2009 Iranian Air Force Il-76MD Adnan 2 accident

The 2009 Iranian Air Force Il-76MD Adnan 2 accident occurred on 22 September 2009, when an Ilyushin Il-76 crashed during a flyby near the city of Tehran. Sources conflict on the cause of the loss, with some stating that there was a mid-air collision with an Iranian Air Force Northrop F-5E Tiger II or a HESA Saeqeh, and others stating that the rotodome detached from the aircraft, striking and removing the tailplane while the aircraft was manoeuvring for an emergency landing following an engine fire. The crash resulted in the deaths of all seven people on board the plane and the destruction of Iran's only functional airborne early warning and control (AWACS) aircraft.

==Accident==
A military parade was held in Tehran on 22 September 2009 to mark the anniversary of the start of the 1980–1988 Iran–Iraq War and was a send-off for President Mahmoud Ahmadinejad who was to give a speech at the United Nations General Assembly in New York on 23 September.
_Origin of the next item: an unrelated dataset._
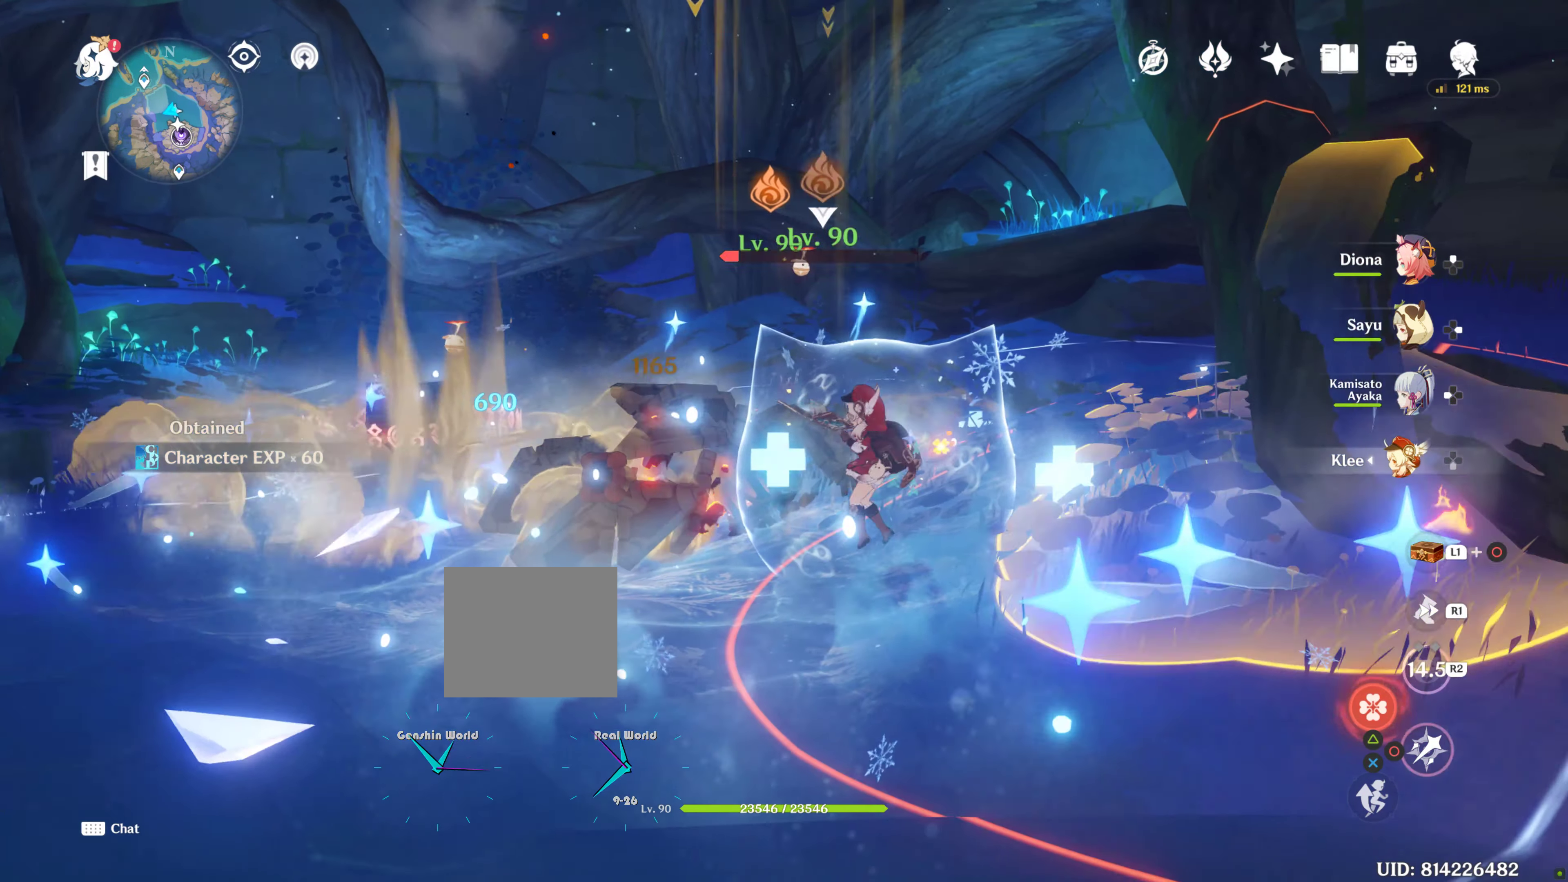
{"buttons": [], "left_stick": "center", "right_stick": "center", "events": [[33, "L2", "up"], [367, "left_stick", "down-left"], [450, "left_stick", "center"]]}
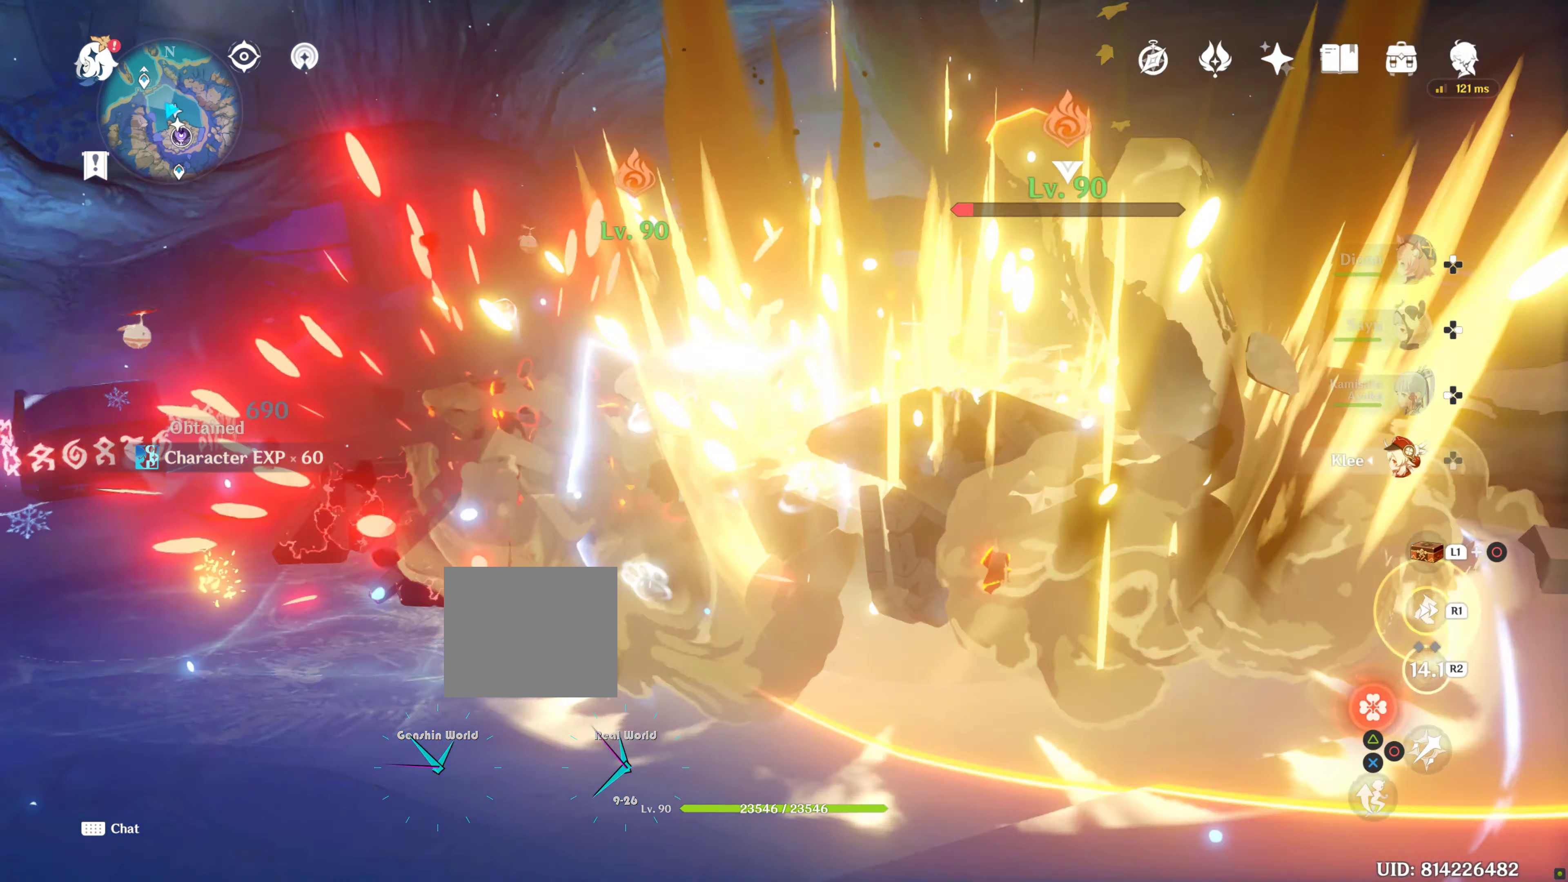
{"buttons": ["CIRCLE"], "left_stick": "up-right", "right_stick": "center", "events": [[150, "left_stick", "down-left"], [150, "right_stick", "down-right"], [333, "R1", "down"], [333, "right_stick", "right"], [500, "CIRCLE", "down"], [500, "R1", "up"], [500, "left_stick", "up-right"], [500, "right_stick", "center"]]}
A flyby by the Iranian Air Force was part of the parade involving the AWACS-equipped Ilyushin-76MD as well as Northrop F-5E Tiger IIs and HESA Saeqeh aircraft.

Sources vary on the cause of the accident. Some state that a fire developed in one of the engines, and that the radome detached when the aircraft was attempting to make an emergency landing on runway 29L at Tehran's Mehrabad International Airport. The detached radar dome struck the tail fin, removing it and causing loss of control which led to the aircraft crashing. Other sources state that the Il-76MD and one of the escorts collided in mid-air over the site of the tomb of former Iranian leader Ayatollah Khomeni.

The Ilyushin subsequently crashed in flames 15 km northwest of Varamin, killing all seven crew members on board. Some reports state that no mayday call was made, indicating a sudden event while other reports indicate that there was an emergency call from the aircraft with the pilot reporting an engine fire and calling for an emergency landing.

A video of the crash appeared on YouTube on 3 June 2011 uploaded by user Pooya Afaghi, showing the stricken IL-76MD with its rear fuselage missing, spiraling down out of control, and then impacting the ground. The appearance of the video was reported in the Huffington Post.

==Aircraft involved==

===IL-76===
The aircraft involved was an Ilyushin Il-76MD Adnan 2, a Soviet-built transport aircraft, later converted to an AWACS system by the Iraqi Military Industrialization Corporation for the Iraqi Air Force called the Ilyushin Il-76MD Adnan 2. It had been flown from Iraq to Iran in 1991 during the First Gulf War, given serial number and renamed from "Baghdad" to "Simorgh" (a flying creature of Iranian fable which performs wonders in mid-flight). After arrival in Iran, Russian technicians had reportedly upgraded the aircraft and installed a newer Iranian-made radar, which could trace flying objects within a 1000 km range. The aircraft came into service in April 2008 and was the only AWACS-equipped Iranian aircraft.

===Possible second aircraft===
If a mid-air collision was the cause of the accident, some sources state that the second aircraft involved was a Northrop F-5E Tiger II.